Pigs can't fly, but on movie screens this summer, one sure can talk.
"And they philosophize. And they make a difference," claims Christine Cavanaugh of Studio City, Calif.
She should know. Ms. Cavanaugh is the voice behind the swine who wants to be a sheep dog in "Babe," the live-action film that opened Friday about talking barnyard animals and their endearing relationship with a farmer.
The croaky-voiced actress with an angel's face is part of a suburban San Fernando Valley duo who make good in the present-day fairy tale. James Cromwell of Sherman Oaks plays the stalwart Farmer Hoggett, a man driven by a dream of winning a sheepherding contest in his native Australia.
Both actors said their work on "Babe" probably will be the most important of their careers.
"Andy Warhol said everybody gets their 15 minutes of fame. And if this is mine, I couldn't imagine a better 15 minutes," said Mr. Cromwell, who at 6 feet, 7 inches, towered over the film's set near Sydney, Australia. He is best-known for his former role as Stretch Cunningham on TV's "All in the Family."
"This is one of the most exceptional, worthwhile, well-done pieces of work I'll ever do, because it's a masterpiece and it's a classic and it's a beautiful film and it's full of depth and humanity," echoed Ms. Cavanaugh. "I'm very proud of it. I get carried away with the story and forget I'm listening to myself."
The movie, based on the Dick King-Smith book "The Sheep-Pig," centers on a piglet who has lost his mother. Babe is bewildered and without purpose when Farmer Hoggett wins him at a fair by guessing his weight.
The pig slowly realizes he can make a difference after being adopted by a family of pooches on the farm. His relationship with the farmer blossoms after the top sheep dog goes wacko and Babe saves the herd from a pack of feral hounds.
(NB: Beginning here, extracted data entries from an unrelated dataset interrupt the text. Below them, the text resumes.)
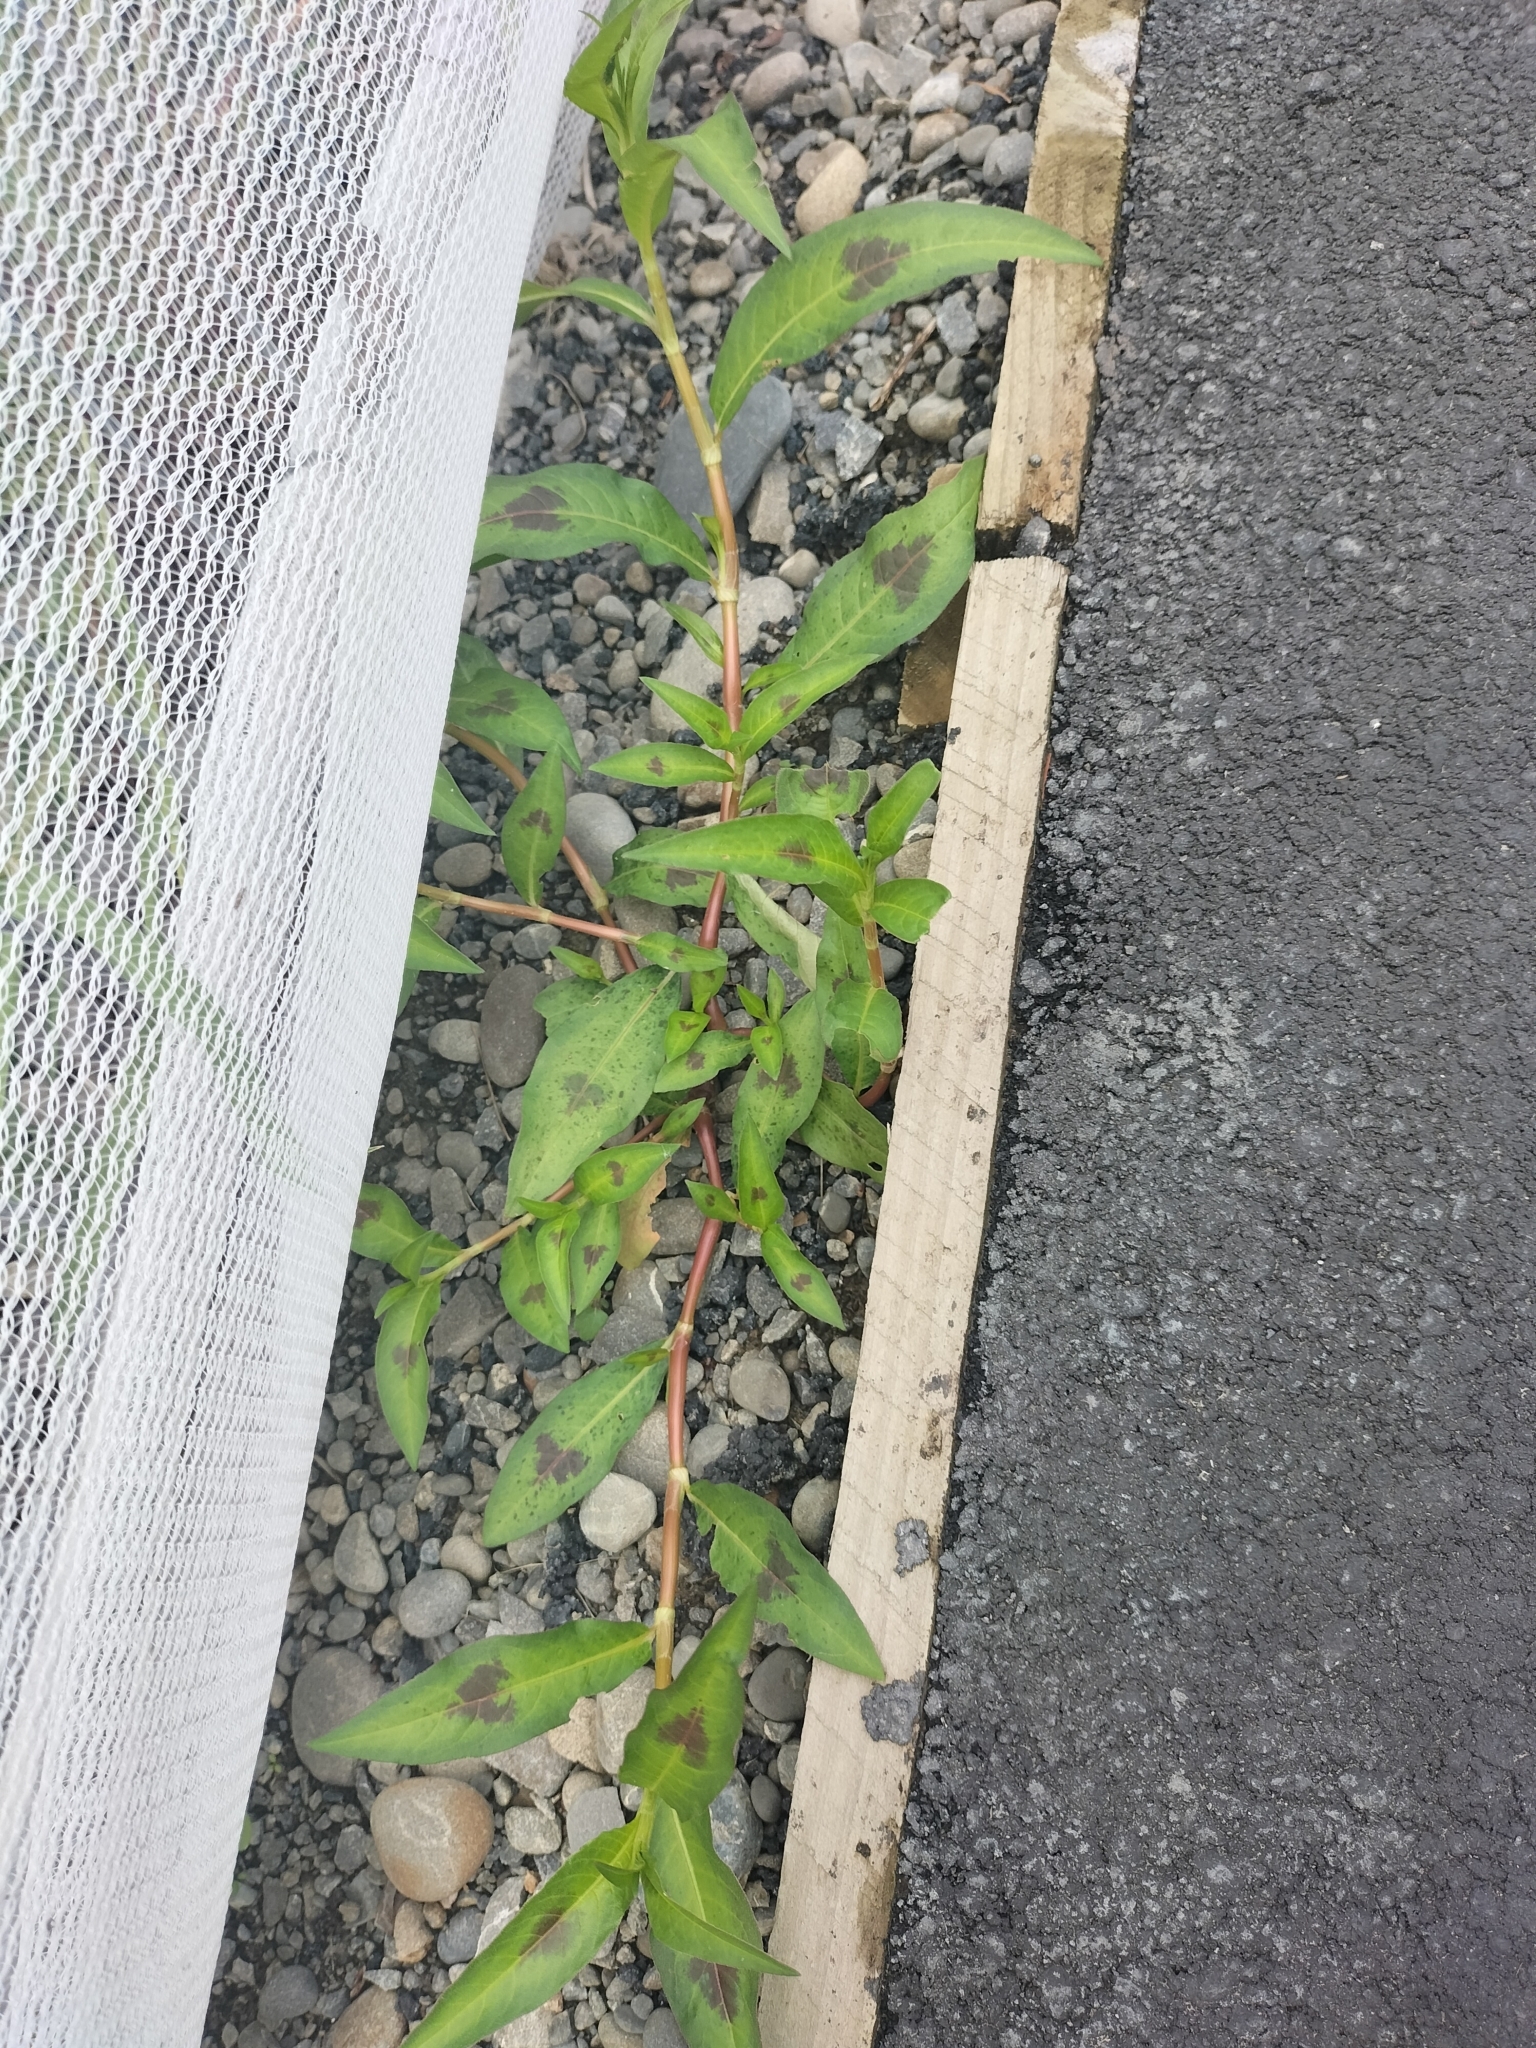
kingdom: Plantae
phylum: Tracheophyta
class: Magnoliopsida
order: Caryophyllales
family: Polygonaceae
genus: Persicaria
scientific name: Persicaria maculosa
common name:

Filmmakers employed a variety of animatronics, computer animation and live critters -- 900 in all -- to pull off the subtle, convincing dialogue among beasts. Most scenes include an actual animal trick, Mr. Cromwell explained.
He said his animal colleagues were a sheer pleasure to work with -- and less demanding than humans. There wasn't a single request to have their snouts refreshed with mineral water or their slop delivered in silver troughs.
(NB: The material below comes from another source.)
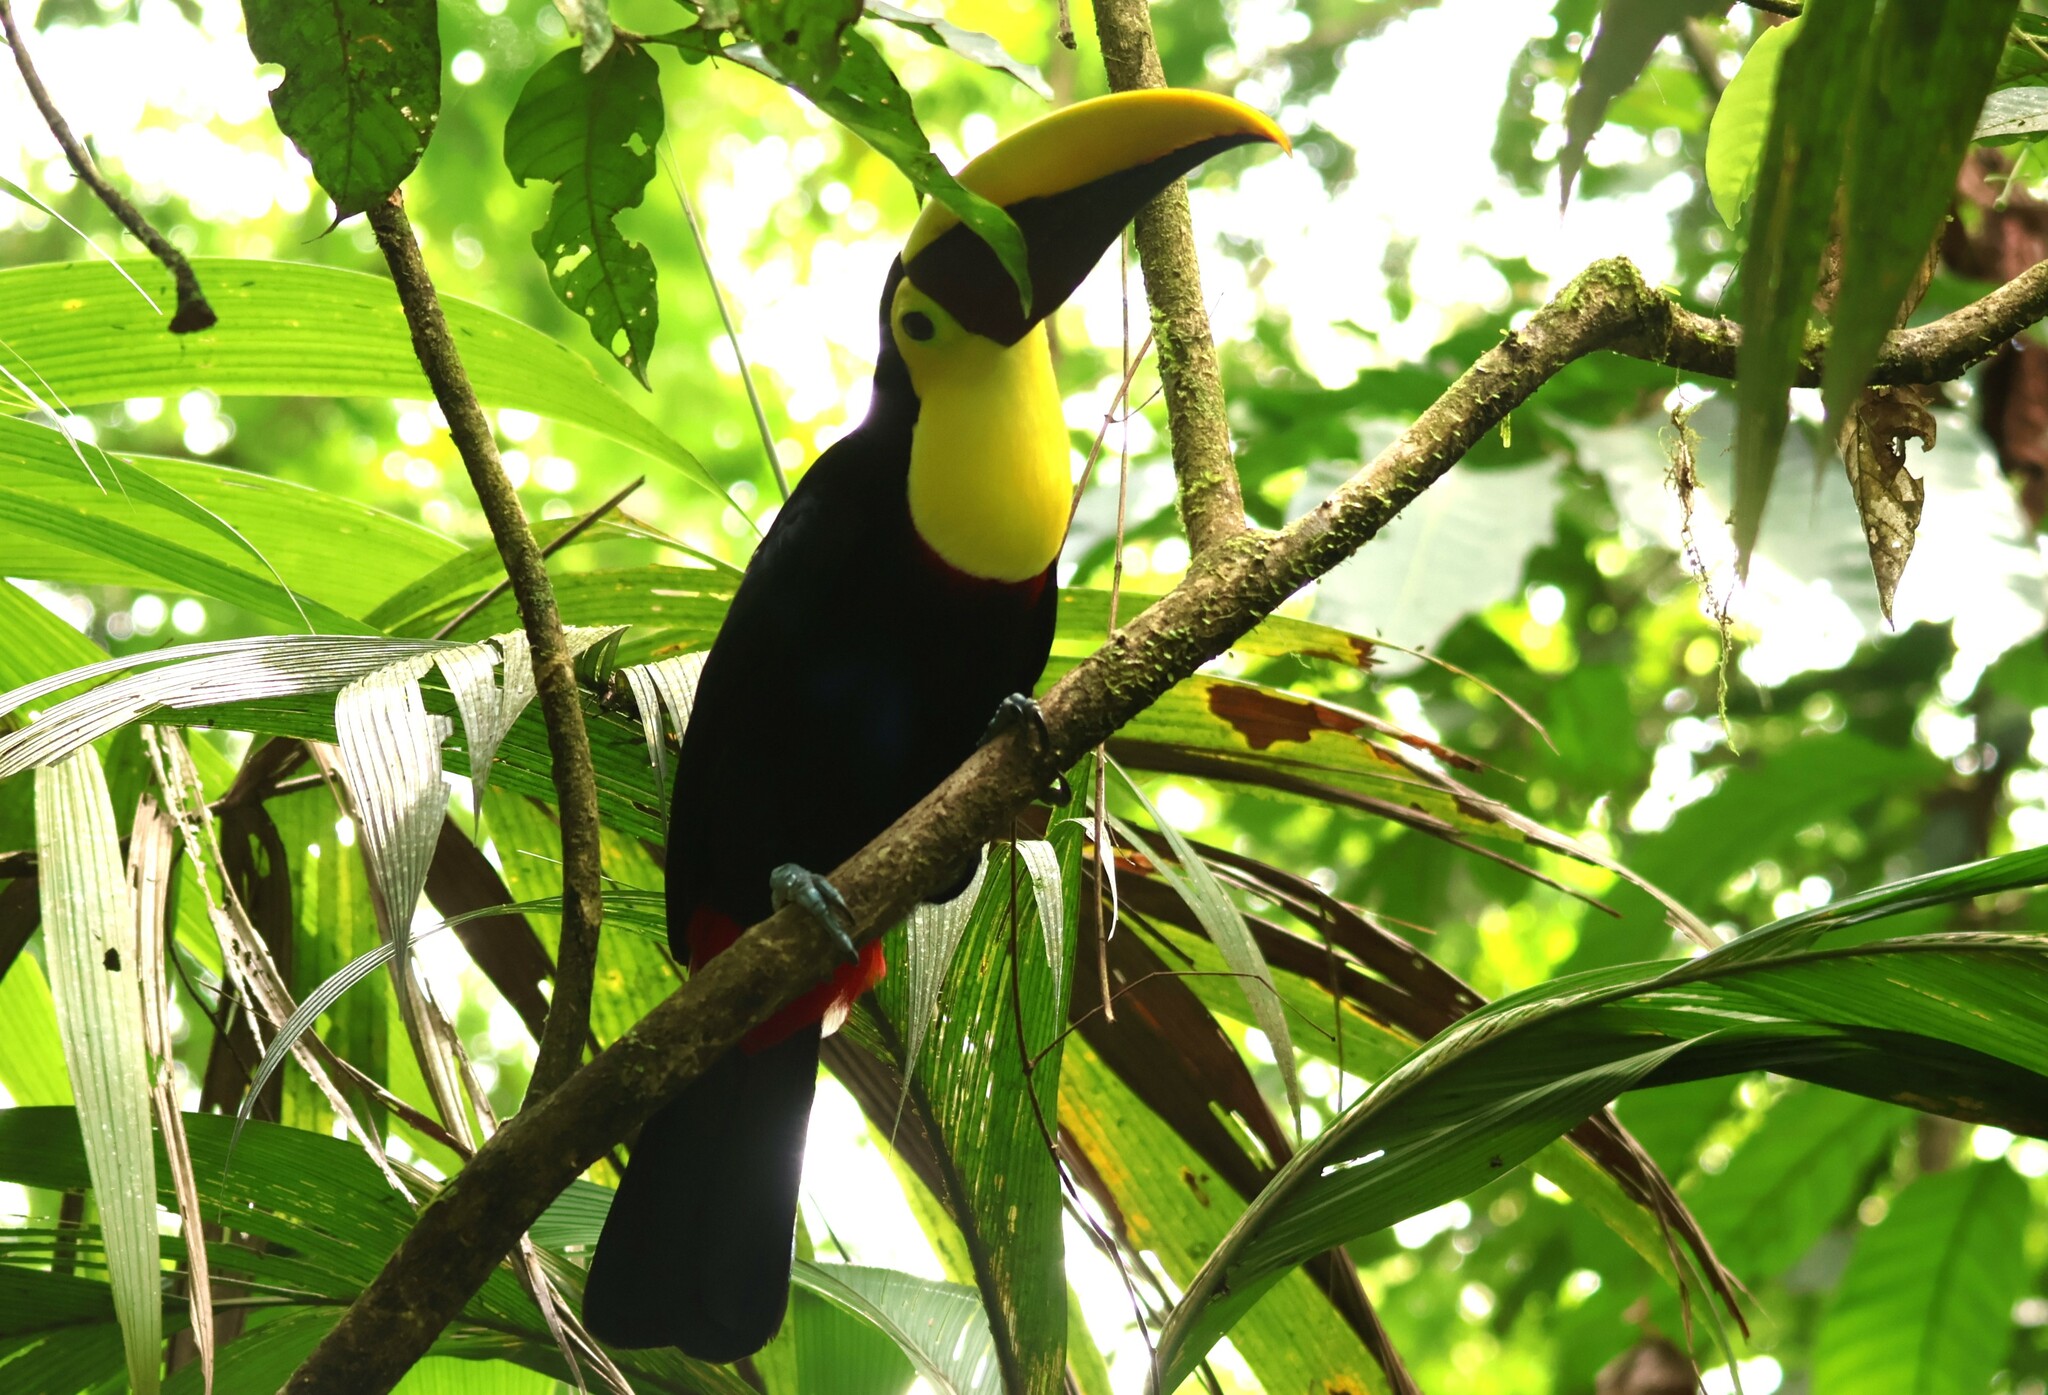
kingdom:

"Not Australian animals," Mr. Cromwell said. "They have no agents . . . It's not so much different from a bunch of actors. These animals are trained to do their trick, hit their mark and do it on cue. Jimmy Cagney said to be an actor, you have to stand straight, put both feet on the ground and say your words."
Mr. Cromwell called his five months filming in Australia "heaven." Both the environs and the locals were a joy.
"I've never seen a crew work like this. In all that time, no one raised their voice. No off-camera cliques. . . . To me, that's very unusual," said Mr. Cromwell.
"Here, [moviemaking] is a big, big business. In Australia, the focus is still doing the best. Aussies are like that; they are really laid back. They work hard, and they play hard."
Given her voice-over work as Gosalyn Mallard in Walt Disney's "Darkwing Duck," Ms. Cavanaugh may have been better-suited for the "Babe" role of Ferdinand, the manic duck who tries to crow like a rooster each morning to avoid becoming a Christmas meal.
Instead, she opted for the pig.
"I wanted the innocent role, the dramatic role," she said of her first starring feature slot. "Besides, Ferdinand [the voice of Danny Mann] needed to be older. And I don't do voices of older boys."
Her voice has a quality similar to that of Yeardley Smith -- the
voice of Lisa Simpson on "The Simpsons" -- but with a slightly lower tone. She said she inherited her gravelly sound from her father.
"It has a texture to it. My friends call me Froggy," said Ms. Cavanaugh, who otherwise has trouble describing herself. "My friends call me eccentric, so maybe that's the problem we're running into right here."
When she's not performing repertory work every weekend at North Hollywood's Playhouse West theater company, Ms. Cavanaugh is writing plays, driving to garage sales in her four-wheel-drive Subaru station wagon or at home with her husband, Kevin, a financial analyst.
There, she gardens and watches "The Simpsons," along with foreign films, documentaries and nature shows. Strings of what she dubs "Rhoda beads" -- after the popular TV series starring Valerie Harper -- dangle from doorways and over windows. The couple, who have no children, enjoy golfing, camping and fishing.
Ms. Cavanaugh grew up in Layton, Utah. For years, the self-described redneck would go to rodeos, dance country swing and only date cowboys.
"But then I met a surfer," she said of her husband. "Riding a bull and riding a surfboard are very similar, and it's very sexy."
Her hopes for success are simple.
"I want people to say, 'She sounded just like a pig,' " Ms. Cavanaugh said.